● **Request**
Reproduce verbatim every line of text in the entries below, omitting the pictures from your reproduction.

▼▼▼

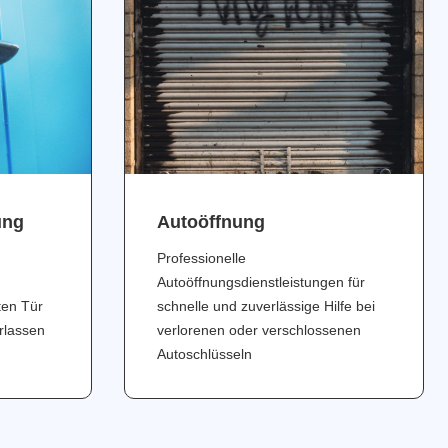
ung
Аutoöffnung
Professionelle
Autoöffnungsdienstleistungen für
ten Tür
schnelle und zuverlässige Hilfe bei
erlassen
verlorenen oder verschlossenen
Autoschlüsseln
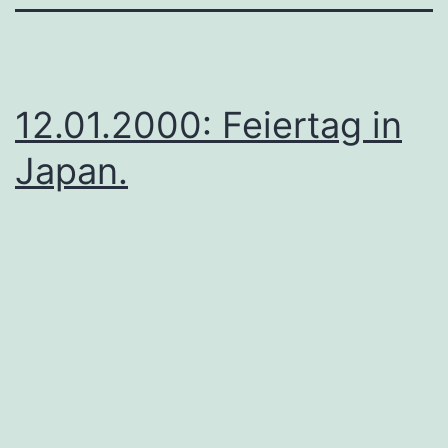
12.01.2000: Feiertag in
Japan.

▲▲▲

● **Task result**
ung
Аutoöffnung
Professionelle
Autoöffnungsdienstleistungen für
ten Tür
schnelle und zuverlässige Hilfe bei
erlassen
verlorenen oder verschlossenen
Autoschlüsseln
12.01.2000: Feiertag in
Japan.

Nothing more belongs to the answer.